Problem to work on: Please restate the data that follows, leaving every word in place.

Data:
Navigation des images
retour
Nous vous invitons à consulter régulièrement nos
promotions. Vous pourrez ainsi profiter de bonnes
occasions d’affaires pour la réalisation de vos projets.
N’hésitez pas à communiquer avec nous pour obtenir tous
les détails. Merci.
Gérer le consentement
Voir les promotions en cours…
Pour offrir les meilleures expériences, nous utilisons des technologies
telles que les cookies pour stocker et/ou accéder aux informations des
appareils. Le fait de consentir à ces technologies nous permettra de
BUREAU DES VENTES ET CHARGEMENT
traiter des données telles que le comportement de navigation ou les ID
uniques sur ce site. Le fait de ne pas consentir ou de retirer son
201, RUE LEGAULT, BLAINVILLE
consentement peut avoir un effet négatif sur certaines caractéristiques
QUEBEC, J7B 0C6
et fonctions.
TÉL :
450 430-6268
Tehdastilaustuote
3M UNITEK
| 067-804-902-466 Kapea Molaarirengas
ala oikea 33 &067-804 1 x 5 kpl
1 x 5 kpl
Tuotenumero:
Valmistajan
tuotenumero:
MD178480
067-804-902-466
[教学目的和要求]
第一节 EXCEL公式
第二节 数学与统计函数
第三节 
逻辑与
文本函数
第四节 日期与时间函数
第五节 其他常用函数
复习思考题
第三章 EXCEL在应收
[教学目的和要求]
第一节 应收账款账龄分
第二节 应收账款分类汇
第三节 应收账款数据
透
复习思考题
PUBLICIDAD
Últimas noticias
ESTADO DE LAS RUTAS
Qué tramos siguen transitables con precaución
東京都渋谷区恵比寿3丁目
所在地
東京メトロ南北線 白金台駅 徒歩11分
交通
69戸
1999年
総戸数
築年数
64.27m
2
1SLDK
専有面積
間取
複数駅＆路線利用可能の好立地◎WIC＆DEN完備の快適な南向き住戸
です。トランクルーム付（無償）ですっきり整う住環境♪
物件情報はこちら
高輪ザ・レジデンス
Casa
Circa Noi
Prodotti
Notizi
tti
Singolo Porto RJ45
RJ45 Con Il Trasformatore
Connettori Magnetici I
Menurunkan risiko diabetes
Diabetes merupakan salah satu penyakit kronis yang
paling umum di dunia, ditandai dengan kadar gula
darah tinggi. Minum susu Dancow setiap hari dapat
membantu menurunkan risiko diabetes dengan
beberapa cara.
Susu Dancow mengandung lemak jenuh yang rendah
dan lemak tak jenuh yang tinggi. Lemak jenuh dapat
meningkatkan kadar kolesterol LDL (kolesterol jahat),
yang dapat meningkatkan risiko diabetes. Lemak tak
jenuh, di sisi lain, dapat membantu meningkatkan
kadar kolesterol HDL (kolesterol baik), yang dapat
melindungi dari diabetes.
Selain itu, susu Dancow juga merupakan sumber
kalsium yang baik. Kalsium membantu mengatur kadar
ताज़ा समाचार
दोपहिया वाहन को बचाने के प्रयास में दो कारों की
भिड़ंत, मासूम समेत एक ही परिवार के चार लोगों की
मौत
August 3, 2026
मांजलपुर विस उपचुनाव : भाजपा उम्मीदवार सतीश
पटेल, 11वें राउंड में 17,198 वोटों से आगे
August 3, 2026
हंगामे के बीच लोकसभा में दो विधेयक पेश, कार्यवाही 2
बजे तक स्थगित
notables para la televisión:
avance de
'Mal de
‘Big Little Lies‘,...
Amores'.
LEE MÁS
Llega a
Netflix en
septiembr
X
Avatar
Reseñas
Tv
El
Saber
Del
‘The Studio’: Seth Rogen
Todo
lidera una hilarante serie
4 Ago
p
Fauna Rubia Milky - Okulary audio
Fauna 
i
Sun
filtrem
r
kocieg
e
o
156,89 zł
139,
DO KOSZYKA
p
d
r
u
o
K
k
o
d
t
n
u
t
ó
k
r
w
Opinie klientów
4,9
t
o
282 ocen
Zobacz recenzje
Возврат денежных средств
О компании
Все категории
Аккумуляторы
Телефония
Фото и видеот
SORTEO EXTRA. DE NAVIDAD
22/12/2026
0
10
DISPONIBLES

Finished task:
Navigation des images
retour
Nous vous invitons à consulter régulièrement nos
promotions. Vous pourrez ainsi profiter de bonnes
occasions d’affaires pour la réalisation de vos projets.
N’hésitez pas à communiquer avec nous pour obtenir tous
les détails. Merci.
Gérer le consentement
Voir les promotions en cours…
Pour offrir les meilleures expériences, nous utilisons des technologies
telles que les cookies pour stocker et/ou accéder aux informations des
appareils. Le fait de consentir à ces technologies nous permettra de
BUREAU DES VENTES ET CHARGEMENT
traiter des données telles que le comportement de navigation ou les ID
uniques sur ce site. Le fait de ne pas consentir ou de retirer son
201, RUE LEGAULT, BLAINVILLE
consentement peut avoir un effet négatif sur certaines caractéristiques
QUEBEC, J7B 0C6
et fonctions.
TÉL :
450 430-6268
Tehdastilaustuote
3M UNITEK
| 067-804-902-466 Kapea Molaarirengas
ala oikea 33 &067-804 1 x 5 kpl
1 x 5 kpl
Tuotenumero:
Valmistajan
tuotenumero:
MD178480
067-804-902-466
[教学目的和要求]
第一节 EXCEL公式
第二节 数学与统计函数
第三节 
逻辑与
文本函数
第四节 日期与时间函数
第五节 其他常用函数
复习思考题
第三章 EXCEL在应收
[教学目的和要求]
第一节 应收账款账龄分
第二节 应收账款分类汇
第三节 应收账款数据
透
复习思考题
PUBLICIDAD
Últimas noticias
ESTADO DE LAS RUTAS
Qué tramos siguen transitables con precaución
東京都渋谷区恵比寿3丁目
所在地
東京メトロ南北線 白金台駅 徒歩11分
交通
69戸
1999年
総戸数
築年数
64.27m
2
1SLDK
専有面積
間取
複数駅＆路線利用可能の好立地◎WIC＆DEN完備の快適な南向き住戸
です。トランクルーム付（無償）ですっきり整う住環境♪
物件情報はこちら
高輪ザ・レジデンス
Casa
Circa Noi
Prodotti
Notizi
tti
Singolo Porto RJ45
RJ45 Con Il Trasformatore
Connettori Magnetici I
Menurunkan risiko diabetes
Diabetes merupakan salah satu penyakit kronis yang
paling umum di dunia, ditandai dengan kadar gula
darah tinggi. Minum susu Dancow setiap hari dapat
membantu menurunkan risiko diabetes dengan
beberapa cara.
Susu Dancow mengandung lemak jenuh yang rendah
dan lemak tak jenuh yang tinggi. Lemak jenuh dapat
meningkatkan kadar kolesterol LDL (kolesterol jahat),
yang dapat meningkatkan risiko diabetes. Lemak tak
jenuh, di sisi lain, dapat membantu meningkatkan
kadar kolesterol HDL (kolesterol baik), yang dapat
melindungi dari diabetes.
Selain itu, susu Dancow juga merupakan sumber
kalsium yang baik. Kalsium membantu mengatur kadar
ताज़ा समाचार
दोपहिया वाहन को बचाने के प्रयास में दो कारों की
भिड़ंत, मासूम समेत एक ही परिवार के चार लोगों की
मौत
August 3, 2026
मांजलपुर विस उपचुनाव : भाजपा उम्मीदवार सतीश
पटेल, 11वें राउंड में 17,198 वोटों से आगे
August 3, 2026
हंगामे के बीच लोकसभा में दो विधेयक पेश, कार्यवाही 2
बजे तक स्थगित
notables para la televisión:
avance de
'Mal de
‘Big Little Lies‘,...
Amores'.
LEE MÁS
Llega a
Netflix en
septiembr
X
Avatar
Reseñas
Tv
El
Saber
Del
‘The Studio’: Seth Rogen
Todo
lidera una hilarante serie
4 Ago
p
Fauna Rubia Milky - Okulary audio
Fauna 
i
Sun
filtrem
r
kocieg
e
o
156,89 zł
139,
DO KOSZYKA
p
d
r
u
o
K
k
o
d
t
n
u
t
ó
k
r
w
Opinie klientów
4,9
t
o
282 ocen
Zobacz recenzje
Возврат денежных средств
О компании
Все категории
Аккумуляторы
Телефония
Фото и видеот
SORTEO EXTRA. DE NAVIDAD
22/12/2026
0
10
DISPONIBLES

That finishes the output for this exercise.